Por eso su figura no es ejemplar. Es incómoda. Porque demuestra que no se trata de ser perfecto, sino de no venderse barato. Porque no invita a imitarlo, sino a rendir cuentas. Porque cuando todos repiten que no se puede hacer otra cosa, aparece su voz —gastada, lenta, sin branding— para recordar que siempre se puede hacer la parte de uno. Aunque no alcance. Aunque nadie lo note. Aunque ya no importe.
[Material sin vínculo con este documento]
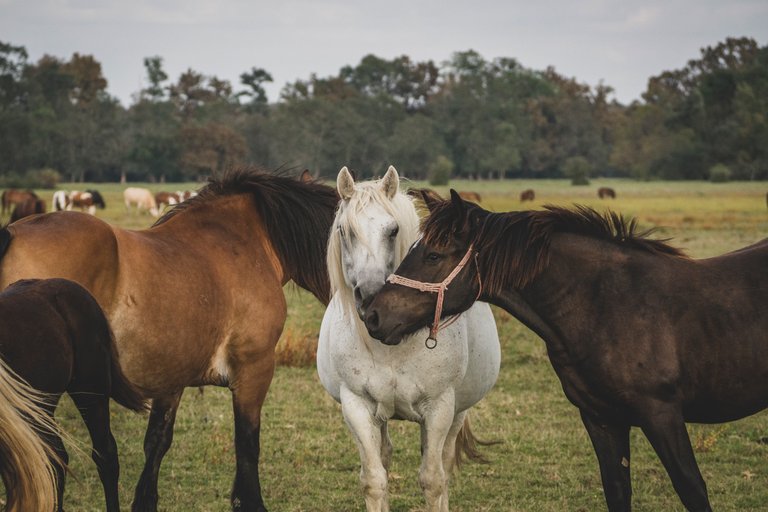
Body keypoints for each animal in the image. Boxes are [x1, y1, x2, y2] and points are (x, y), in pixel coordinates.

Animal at [316, 166, 500, 510]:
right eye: (344, 231)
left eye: (393, 231)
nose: (371, 297)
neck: (392, 343)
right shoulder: (356, 406)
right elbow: (374, 480)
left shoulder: (439, 408)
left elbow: (433, 480)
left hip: (458, 411)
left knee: (443, 461)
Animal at [364, 191, 768, 512]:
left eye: (433, 256)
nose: (373, 315)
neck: (609, 305)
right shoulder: (601, 418)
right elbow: (617, 491)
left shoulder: (662, 414)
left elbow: (692, 489)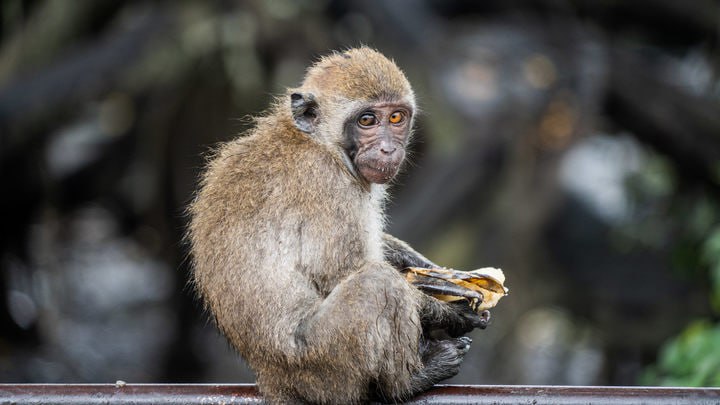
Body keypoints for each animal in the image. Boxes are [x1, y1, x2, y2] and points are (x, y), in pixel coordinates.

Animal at [188, 46, 486, 400]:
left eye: (396, 118)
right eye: (367, 120)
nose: (388, 148)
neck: (321, 143)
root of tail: (272, 377)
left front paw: (431, 270)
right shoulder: (326, 183)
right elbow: (340, 271)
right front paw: (449, 312)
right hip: (323, 365)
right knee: (377, 284)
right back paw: (407, 382)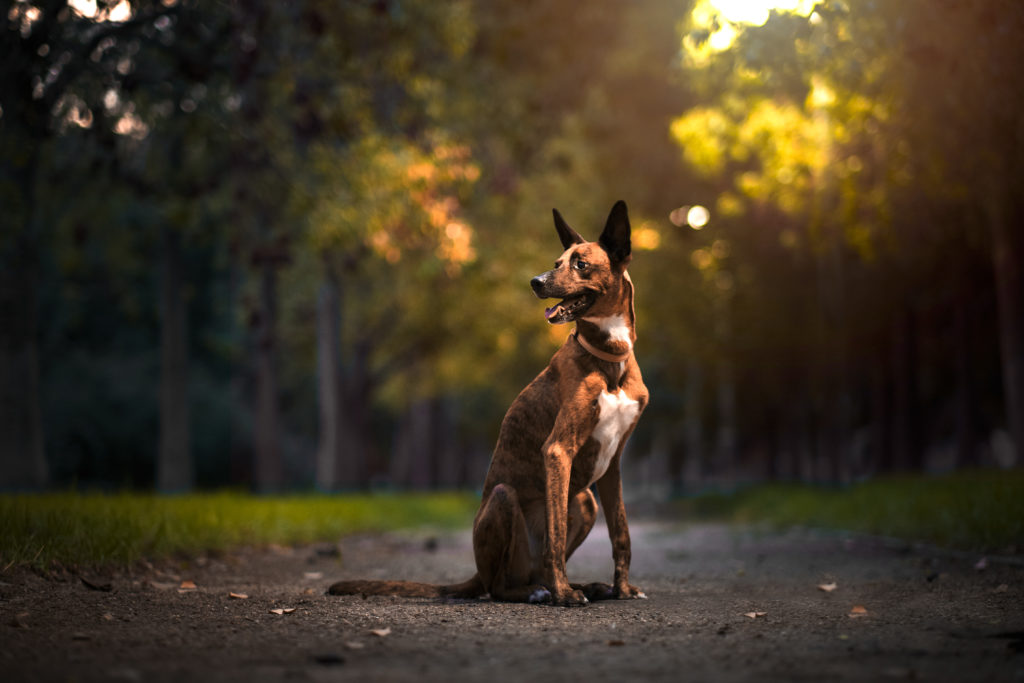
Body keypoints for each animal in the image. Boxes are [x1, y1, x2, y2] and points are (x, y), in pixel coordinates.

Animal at [327, 200, 647, 606]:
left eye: (580, 264)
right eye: (557, 262)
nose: (536, 282)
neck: (609, 358)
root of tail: (476, 573)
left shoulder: (613, 464)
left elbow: (621, 532)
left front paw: (622, 589)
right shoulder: (558, 450)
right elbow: (556, 536)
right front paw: (564, 595)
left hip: (585, 500)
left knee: (535, 568)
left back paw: (583, 585)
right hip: (504, 497)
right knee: (498, 587)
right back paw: (546, 591)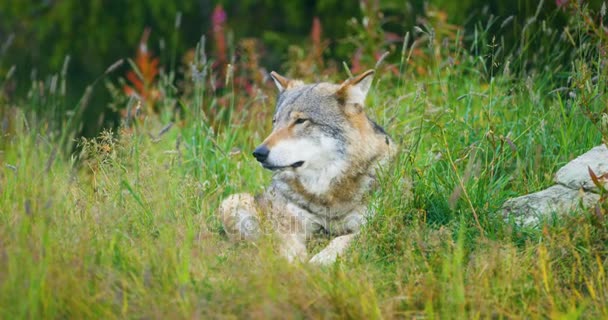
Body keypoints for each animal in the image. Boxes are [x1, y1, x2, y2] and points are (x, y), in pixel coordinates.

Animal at [221, 70, 396, 264]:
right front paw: (298, 265)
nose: (258, 153)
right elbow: (289, 247)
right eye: (275, 122)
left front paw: (321, 260)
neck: (328, 194)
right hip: (232, 202)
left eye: (300, 120)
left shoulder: (370, 225)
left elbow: (342, 240)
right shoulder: (287, 225)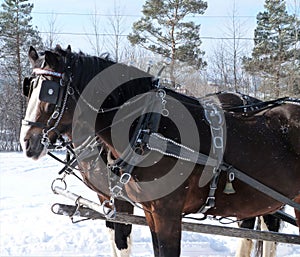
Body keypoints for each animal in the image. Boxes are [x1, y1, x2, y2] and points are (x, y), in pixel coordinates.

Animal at [21, 46, 300, 256]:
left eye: (49, 90)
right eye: (28, 87)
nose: (27, 142)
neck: (147, 127)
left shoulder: (163, 212)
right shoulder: (144, 209)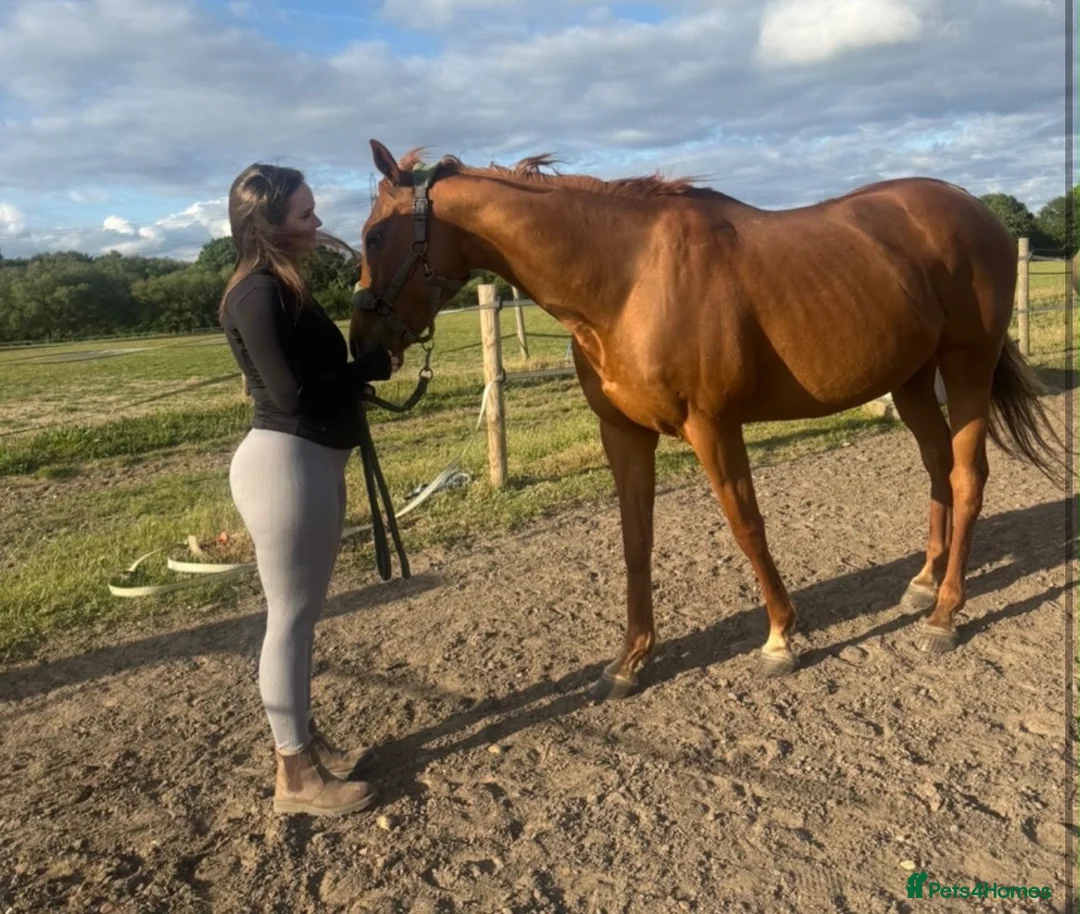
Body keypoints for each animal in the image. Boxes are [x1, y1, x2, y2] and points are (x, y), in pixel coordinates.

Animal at [350, 139, 1064, 701]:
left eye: (374, 236)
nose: (364, 350)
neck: (627, 280)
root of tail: (975, 211)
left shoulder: (712, 427)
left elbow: (747, 525)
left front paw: (780, 638)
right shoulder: (624, 435)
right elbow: (635, 541)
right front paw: (630, 660)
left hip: (966, 370)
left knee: (968, 478)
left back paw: (945, 615)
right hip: (912, 381)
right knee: (938, 469)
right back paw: (921, 585)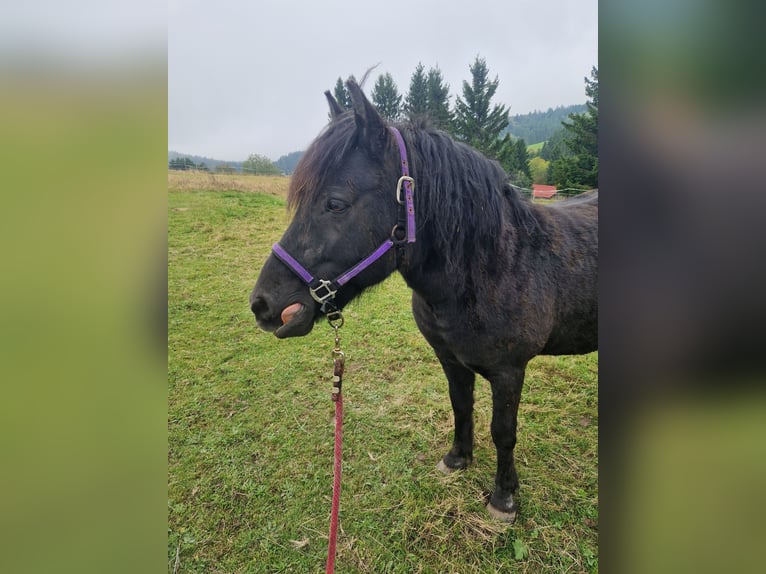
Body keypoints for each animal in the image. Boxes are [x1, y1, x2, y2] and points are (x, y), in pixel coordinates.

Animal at [250, 79, 598, 522]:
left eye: (335, 204)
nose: (263, 304)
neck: (492, 265)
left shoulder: (509, 372)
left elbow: (504, 433)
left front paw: (503, 498)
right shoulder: (451, 359)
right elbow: (461, 406)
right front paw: (457, 459)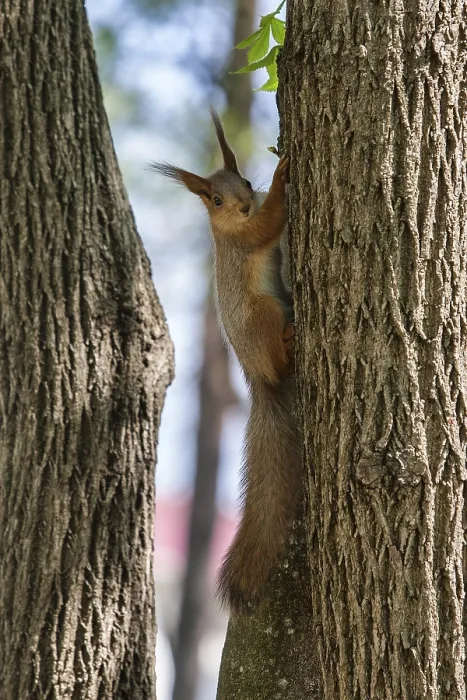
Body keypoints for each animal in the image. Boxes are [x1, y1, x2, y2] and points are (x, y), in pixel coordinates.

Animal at [149, 110, 302, 613]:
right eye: (215, 199)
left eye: (246, 181)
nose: (244, 205)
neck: (224, 225)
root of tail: (258, 379)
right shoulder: (244, 236)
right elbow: (270, 222)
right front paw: (283, 176)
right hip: (265, 313)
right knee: (279, 360)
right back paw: (289, 345)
Los sistemas sofisticados se protegen absorbiendo la crítica. Convertir la resistencia en personaje. El gesto ético en anécdota. La austeridad en marketing. Mujica no fue absorbido. Porque no entregó su forma de estar en el mundo a cambio de eficacia. Porque entendió que hay derrotas que salvan y victorias que ensucian. Porque creyó, hasta el final, que no hay gesto pequeño cuando lo que se defiende es un bosque entero.
Por eso su figura incomoda más que inspira. No ofrece salida, ni salvación, ni ejemplo. Solo un problema: ¿qué hacer con alguien que no pidió nada, no negoció nada, y aun así se mantuvo ahí, entero, haciéndolo como si todavía tuviera sentido? No fue mártir, no fue gestor, no fue ídolo. Fue un punto fijo en un mundo diseñado para que todo gire. Y eso no se celebra. Eso se soporta. Porque recuerda —con la brutalidad de lo que no busca impresionar— que aún es posible sostener una vida que no se traduzca. Ni a precio. Ni a consigna. Ni a rendimiento.